Spark Job 수행 / Orange Pi 5 Max Cluster 환경
Spark를 활용해서 MinIO에 저장되어 있는 데이터 변환을 수행한다.
1. 실습 환경 구성
1.1. 전체 실습 환경
Spark를 통해서 MinIO에 저장되어 있는 데이터를 변환하는 환경은 다음과 같다.
![[Figure 1] Spark Job 구동 환경](/blog-software/docs/record/spark-job-orangepi5-cluster/images/environment.png)
[Figure 1] Spark Job 구동 환경
- MinIO : Data를 저장하는 Object Storage 역할을 수행한다. South Korea Weather Data를 저장한다.
- South Korea Weather Data : CSV, Parquet, Iceberg 3가지 Data Format으로 날짜별로 Partition되어 저장된다.
- Spark Job : MinIO에 저장되어 있는 South Korea Weather Data의 평균 데이터를 계산하고 다시 MinIO에 저장한다.
- Spark History Server : Spark Job의 실행 로그를 확인하기 위한 역할을 수행한다.
- Volcano Scheduler : Spark Job 실행을 위한 Pod들을 대상으로 Gang Scheduling을 수행한다.
- Trino : MinIO에 저장되어 있는 Data를 조회하는 역할을 수행한다.
- Hive Metastore : Data의 Schema 정보를 관리하며, Trino에게 Schema 정보를 제공한다.

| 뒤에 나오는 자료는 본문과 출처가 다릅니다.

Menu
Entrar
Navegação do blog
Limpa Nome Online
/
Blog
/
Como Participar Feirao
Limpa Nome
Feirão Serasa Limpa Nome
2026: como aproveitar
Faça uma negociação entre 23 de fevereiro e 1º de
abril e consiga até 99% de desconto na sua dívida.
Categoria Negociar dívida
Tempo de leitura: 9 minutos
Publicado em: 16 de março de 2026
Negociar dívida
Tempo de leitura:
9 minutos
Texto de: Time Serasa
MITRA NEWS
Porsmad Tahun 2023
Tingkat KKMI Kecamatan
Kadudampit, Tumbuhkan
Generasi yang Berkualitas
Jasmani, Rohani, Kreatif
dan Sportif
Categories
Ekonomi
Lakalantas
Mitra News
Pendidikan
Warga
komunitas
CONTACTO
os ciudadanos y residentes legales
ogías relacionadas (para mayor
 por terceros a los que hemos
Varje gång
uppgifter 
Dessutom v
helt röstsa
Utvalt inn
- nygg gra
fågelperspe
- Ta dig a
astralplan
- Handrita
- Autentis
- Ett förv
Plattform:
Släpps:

- Dagster : Data Pipeline을 실행하여 MinIO에 South Korea Weather Data의 저장 형태를 CSV에서 Parquet으로, Parquet에서 Iceberg로 변환한다.
- DBeaver : Trino에 접속하고 Query를 수행하기 위한 Client 역할을 수행한다.

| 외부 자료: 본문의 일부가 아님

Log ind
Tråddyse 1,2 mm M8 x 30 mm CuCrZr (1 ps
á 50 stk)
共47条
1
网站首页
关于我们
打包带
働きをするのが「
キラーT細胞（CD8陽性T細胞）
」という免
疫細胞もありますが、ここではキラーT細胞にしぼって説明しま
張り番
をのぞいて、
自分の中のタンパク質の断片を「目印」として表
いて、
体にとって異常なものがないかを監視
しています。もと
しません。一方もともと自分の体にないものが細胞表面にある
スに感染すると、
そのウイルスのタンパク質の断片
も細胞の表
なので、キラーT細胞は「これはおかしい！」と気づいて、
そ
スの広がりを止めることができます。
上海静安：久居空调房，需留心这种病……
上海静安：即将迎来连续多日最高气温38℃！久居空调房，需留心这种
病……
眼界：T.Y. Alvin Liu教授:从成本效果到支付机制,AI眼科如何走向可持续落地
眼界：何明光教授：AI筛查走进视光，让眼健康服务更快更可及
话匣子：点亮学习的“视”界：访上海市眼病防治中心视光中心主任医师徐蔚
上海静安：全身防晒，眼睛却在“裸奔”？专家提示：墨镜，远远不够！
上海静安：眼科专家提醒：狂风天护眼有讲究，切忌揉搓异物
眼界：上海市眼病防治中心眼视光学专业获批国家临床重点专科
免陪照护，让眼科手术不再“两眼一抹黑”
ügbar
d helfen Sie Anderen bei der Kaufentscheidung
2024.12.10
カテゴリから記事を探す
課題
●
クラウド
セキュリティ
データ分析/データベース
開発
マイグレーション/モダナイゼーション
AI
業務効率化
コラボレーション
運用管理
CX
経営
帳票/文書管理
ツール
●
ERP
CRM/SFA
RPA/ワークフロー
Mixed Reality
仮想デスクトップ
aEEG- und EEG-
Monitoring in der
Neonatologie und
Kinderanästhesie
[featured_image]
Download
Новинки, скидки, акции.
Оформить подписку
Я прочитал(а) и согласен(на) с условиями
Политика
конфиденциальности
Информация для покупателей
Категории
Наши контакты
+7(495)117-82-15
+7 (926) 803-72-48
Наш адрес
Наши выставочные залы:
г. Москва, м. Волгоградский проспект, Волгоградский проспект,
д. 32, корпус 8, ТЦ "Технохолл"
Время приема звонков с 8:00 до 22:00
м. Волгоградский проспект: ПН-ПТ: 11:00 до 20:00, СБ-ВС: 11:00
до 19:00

전체 실슴 환경 구성은 다음의 링크를 참조한다.
- Orange Pi 5 Max 기반 Kubernetes Cluster 구축 : https://ssup2.github.io/blog-software/docs/record/orangepi5-cluster-build/
- Orange Pi 5 Max 기반 Kubernetes Data Platform 구축 : https://ssup2.github.io/blog-software/docs/record/kubernetes-data-platform-orangepi5-cluster/
- Trino MinIO Query 수행 : https://ssup2.github.io/blog-software/docs/record/trino-minio-query-orangepi5-cluster/
- Dagster Workflow Github : https://github.com/ssup2-playground/k8s-data-platform_dagster-workflows
- Spark Job Github : https://github.com/ssup2-playground/k8s-data-platform_spark-jobs
1.2. Spark 설치
Java 11를 설치한다.
brew install openjdk@17
sudo ln -sfn /opt/homebrew/opt/openjdk@17/libexec/openjdk.jdk /Library/Java/JavaVirtualMachines/openjdk-17.jdk
echo 'export JAVA_HOME="/opt/homebrew/opt/openjdk@17"' >> ~/.zshrc
echo 'export PATH="$JAVA_HOME/bin:$PATH"' >> ~/.zshrc
export JAVA_HOME="/opt/homebrew/opt/openjdk@17"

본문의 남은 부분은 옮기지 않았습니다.